Tv, non solo Fazio. Tutti quelli che dicono ‘domani mi ritiro’ ma non lo fanno

15 Settembre 2017

“Ho un contratto per 4 anni. Poi basta. Magari farò il produttore”. L’intervista di Cazzullo a Fabio Fazio sul compenso a 9 zeri – “Vero, guadagno tanto. Ma con me la Rai risparmia” (e che risparmio!) – si conclude con la promessa (minaccia?) del ritiro. Non provate a trattenerlo, implorarlo, il grande showman ci concede meno di un lustro per godercelo in tv, poi basta calcare gli studi, magari andrà dietro le quinte.

E a vedere il suo nuovo contratto, con tanto di nuova società “Officina”, il cui nome evoca il sudore (ma non lo stipendio) dell’operaio al tornio, la stoffa del produttore ce l’ha eccome. Farà strada.

“Basta, questa è l’ultima. Poi mi ritiro”: quante volte l’abbiamo sentito promettere solennemente? Poi il tempo passa e chi si ricorda di controllare se uno ha mollato davvero?
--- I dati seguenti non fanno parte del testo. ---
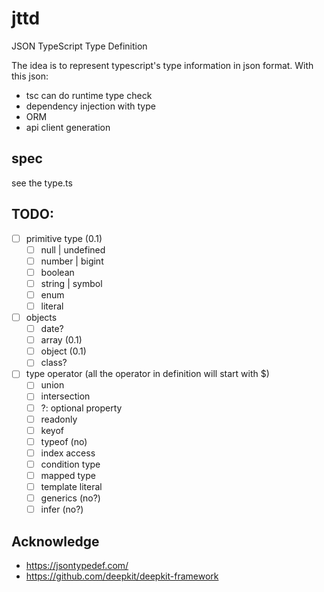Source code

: # jttd

JSON TypeScript Type Definition

The idea is to represent typescript's type information in json format. With this json:

- tsc can do runtime type check
- dependency injection with type
- ORM
- api client generation

## spec

see the type.ts

## TODO:

- [ ] primitive type (0.1)
  - [ ] null | undefined
  - [ ] number | bigint
  - [ ] boolean
  - [ ] string | symbol
  - [ ] enum
  - [ ] literal
- [ ] objects
  - [ ] date?
  - [ ] array (0.1)
  - [ ] object (0.1)
  - [ ] class?
- [ ] type operator (all the operator in definition will start with $)
  - [ ] union
  - [ ] intersection
  - [ ] ?: optional property
  - [ ] readonly
  - [ ] keyof
  - [ ] typeof (no)
  - [ ] index access
  - [ ] condition type
  - [ ] mapped type
  - [ ] template literal
  - [ ] generics (no?)
  - [ ] infer (no?)

## Acknowledge

- https://jsontypedef.com/
- https://github.com/deepkit/deepkit-framework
Ricordate il famoso appello lanciato nel 2007 da Luca Josi, leader dei giovani socialisti all’epoca di Craxi e delle monetine al Raphael, poi importante produttore televisivo, oggi direttore Brand Strategy & Media di Tim-Telecom Italia?

Un vero “Patto generazionale”, che recitava così: “Chi di noi, coerentemente a quando chiede ricambio e competitività, è disposto, oggi, a sottoscrivere un patto che lo impegni, raggiunta l’età dei 60 anni, a lasciare o non accettare un ruolo di leadership (cariche primarie della politica e dell’economia) continuando a offrire il suo impegno nei ruoli di vice, numero due, saggio, consulente o di qualsiasi altra posizione che consenta alla società di avvantaggiarsi e non disperdere la sua esperienza?”.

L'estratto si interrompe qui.